Ces analyses génétiques stipulent que l’homme de Néandertal est l’homme de Denisovia dériveraient peut-être d’Homo erectus. Ce qui est sûr, c’est qu’Homo sapiens est apparu il y a 300 000 ans et a cohabité avec Homo neanderthalensis et Homo denisovensis et qu’il y a eu de nombreux métissages. C’est pour cela que l’on retrouve dans notre génome actuel des traces de ces métissages.

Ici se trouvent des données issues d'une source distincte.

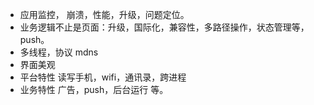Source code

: * 应用监控， 崩溃，性能，升级，问题定位。
* 业务逻辑不止是页面：升级，国际化，兼容性，多路径操作，状态管理等，push。
* 多线程，协议 mdns  
* 界面美观
* 平台特性  读写手机，wifi，通讯录，跨进程
* 业务特性  广告，push，后台运行 等。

III. La transmission de caractères non génétiques
Il y a aussi des transmissions de caractères qui ne sont pas génétiques. On peut transmettre le langage, par exemple. Nous parlons français : c’est un comportement, une langue qui nous est apprise. Dans d’autres pays, on parle d’autres langues.
Il y a aussi la culture alimentaire : la manière dont vous vous alimentez est différente de celle d’un élève à l’autre bout du monde parce que nous avons un héritage culturel. Il y d’autres caractères comme le microbiote : au niveau de vos intestins vivent différents microorganismes, des bactéries par exemple, et si l’on étudiait le microbiote de votre intestin et si on le comparait avec celui d’un élève italien ou un élève du Burkina Faso, on observerait que ce ne sont pas du tout les mêmes espèces de bactéries qui habitent les intestins. C’est par exemple ce qui permet aux Japonais de digérer les sushis puisqu’ils possèdent dans leur microbiote des bactéries qui sont capables de digérer l’algue qui entoure les makis, alors que pour nous Européens, c’est plus difficile de la digérer.
Il y a ensuite la production d’outils. On sait que la construction d’outils n’est pas le propre de l’espèce humaine puisque par exemple le Chimpanzé utilise des outils, cependant c’est la seule espèce qui fabrique des outils à partir d’autres outils. On peut retrouver, au niveau de l’espèce humaine, différents outils, des bifaces, des choppers, qui ont été par exemple utilisés il y a 1,6 million d’années, les plus anciens en Europe sont datés d’à peu près 300 000 ans. Ils sont attribués à Homo ergaster. Quand on retrouve des outils plus fins, des pointes, des racloirs par exemple, on sait que ce sont des outils qui ont été confectionnés par Homo sapiens ou l’homme de Néandertal par exemple.
Il faut bien prendre conscience qu’il y a des caractères génétiques mais aussi des caractères non génétiques qui nous sont transmis.